Interviewing is a frequently used method in evaluation research with its suitability being entirely dependent on the particular research questions.  The method can be particularly helpful in collecting participants’ feelings, thoughts, experiences, beliefs and opinions about a topic in a one to one situation.  Interviews are among the most challenging and rewarding forms of qualitative research. They require a personal sensitivity and adaptability.

One of the most important aspects of any interview process is the interviewers themselves.  Interviewers need to be able to put interviewees at their ease and relate to a range of different people sensitively and respectfully.  They may also have to deal with difficult situations arising from discussion.  Interviewers need to be well briefed about the purpose of the research and may need further training about what to do in particular circumstances. 

Asking Questions

In interviewing, as with surveys and questionnaires, the design of your questions is key. Questions should be carefully planned and piloted before beginning the interview process. Please see the section on Asking Questions for more details.

Probes, follow-up questions, and clarifications

One of the benefits of interviews as a method is that it allows you to ask follow-up questions andprobemore deeply about your respondent’s thinking. “Could you tell me more about that?” is a wonderful, non-leading way to encourage a participant to provide more information. In addition, “what makes you say that?” is a way to elicit some of the thinking behind their statements (as long as you are careful to keep a neutral tone).

In addition, it is helpful to prepare an alternate way of asking questions ahead of time, in case a respondent doesn’t understand what you are asking and you need to explain it a different way. Planning this out instead of winging it can greatly reduce the chance of asking a leading or confusing question.

Think time

Many people are uncomfortable with silence, and are quick to assume that silence means that their question wasn’t understood and needs clarification. This is not always the case. When conducting an interview, make sure you give your respondents enough time to think and consider their answer. A good rule of thumb is to silently count to ten before clarifying, re-wording, or moving on to the next topic.

How long?

As a general rule, interviews should last between 30-90 minutes. However, the needs of your particular population should always be kept in mind, and you should recognise when people will need more or less time.

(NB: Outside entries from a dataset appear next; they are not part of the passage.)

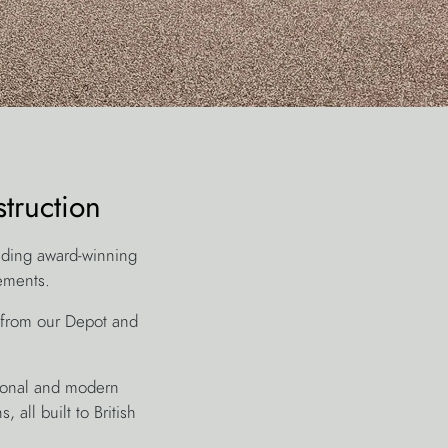
truction
lding award-winning
rements.
 from our Depot and
itional and modern
 all built to British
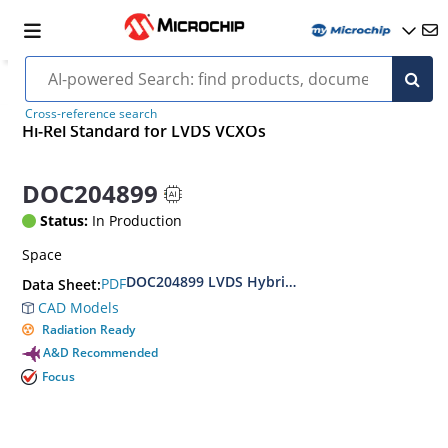
Cross-reference search
Hi-Rel Standard for LVDS VCXOs
DOC204899
Status:
In Production
Space
DOC204899 LVDS Hybrid VCXO Hi-Rel Standar
PDF
Data Sheet:
CAD Models
Radiation Ready
A&D Recommended
Focus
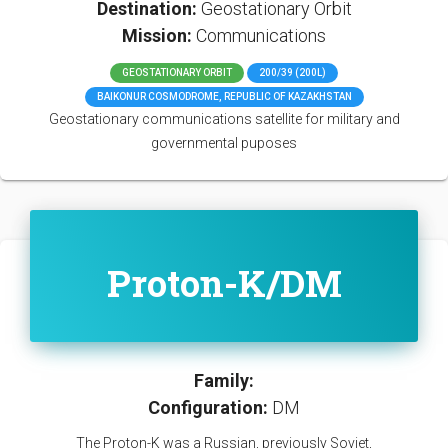
Destination:
Geostationary Orbit
Mission:
Communications
GEOSTATIONARY ORBIT
200/39 (200L)
BAIKONUR COSMODROME, REPUBLIC OF KAZAKHSTAN
Geostationary communications satellite for military and
governmental puposes
Proton-K/DM
Family:
Configuration:
DM
The Proton-K was a Russian, previously Soviet,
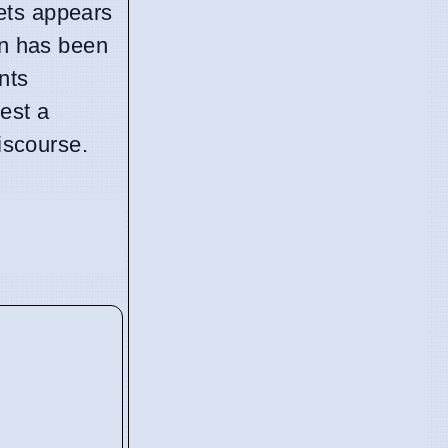
ets appears
on has been
nts
est a
discourse.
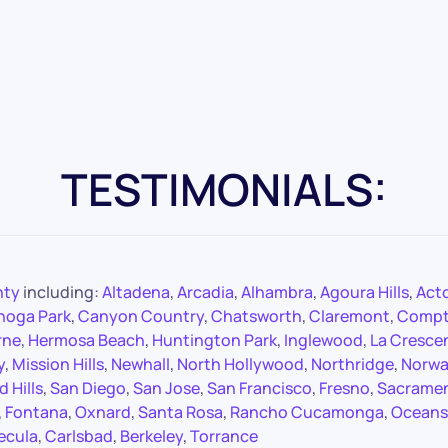
TESTIMONIALS:
nty
including:
Altadena
,
Arcadia
,
Alhambra
,
Agoura Hills
,
Act
noga Park
,
Canyon Country
,
Chatsworth
,
Claremont
,
Comp
rne
,
Hermosa Beach
,
Huntington Park
,
Inglewood
,
La Cresce
y
,
Mission Hills
,
Newhall
,
North Hollywood
,
Northridge
,
Norwa
 Hills
,
San Diego
,
San Jose
,
San Francisco
,
Fresno
,
Sacrame
,
Fontana
,
Oxnard
,
Santa Rosa
,
Rancho Cucamonga
,
Oceans
ecula
,
Carlsbad
,
Berkeley
,
Torrance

One approach is to prioritise your list of questions, so you know which topics are most important to cover, and which topics could be covered if you have enough time.


Ethics have been discussed elsewhere in this toolkit, but it is important that all interviewers keep their participants’ well-being at the forefront of their mind. If a respondent is upset or shaken by the questions you are asking, stop the interview. Likewise, if you as an interviewer feel unsafe for any reason, stop the interview and leave. It is better to stop too early and come back later than to keep going and potentially lead yourself or another to harm.

Recording your interview

In the past, information from interviews was only recorded in note form. Today, however, high-quality digital recorders (both audio and visual) are relatively inexpensive, and are a popular method of recording interviews.  If you are using an audio or visual recording, it is vital to obtain informed consent ahead of time.  You must also think carefully about data protection, storage, and how the recordings will be used in the future. See the Ethics section for more details on this topic.  

Selected methods and techniques

There are three main formats that interviews may take and it is important to recognise and apply the most appropriate format for your research.

a)    Structured Interview (standardised approach). These are also discussed previously in the survey section.  Normally, structured interviews are carried out face-to-face or via telephone using a standard planned set of questions to obtain data that can be aggregated because identical questions have been asked of each participant. This is most useful when adopting a standardized approach to verify information is more important than exploration of understandings. 

b)    Semi-structured Interview (Interview guide approach). A semi-structured interview uses a planned set of questions, but is more flexible in approach, allowing new ideas to be brought up during the interview as a result of what the interviewee says. The format tends to be more conversational and the interviewer can use probes or ask follow up questions to get more in depth responses.

c)    Unstructured Interview (conversational approach). Normally, unstructured interviews are carried out face-to-face and are really about trying to get participants to open up and share their experience. This type of interview might still use some pre-planned prompts, but is more like a free flowing conversation and allows for the interviewee to influence the direction of the conversation.  This is most useful when you need to privilege discovery over verification.


  • Get full range and depth of information
  • Personal
  • Develops relationship with participant
  • Allows for participant flexibility      


  • Need a good and trained interviewer who is clear about the purpose of the research
  • Can be time-consuming (particularly transcription from audio or handwritten notes)
  • Can be hard to analyse and compare
  • Interviewer can bias participant’s response
  • Data reflects participants’ biases
  • Can be expensive



The types of interview approaches are varied, and you should carefully consider which is best for your project and the interviewer.

There is a wealth of material available on interviews and interview technique. For example, the UK Data Service provides a useful introduction to Interview Methods and covers a various types and methods.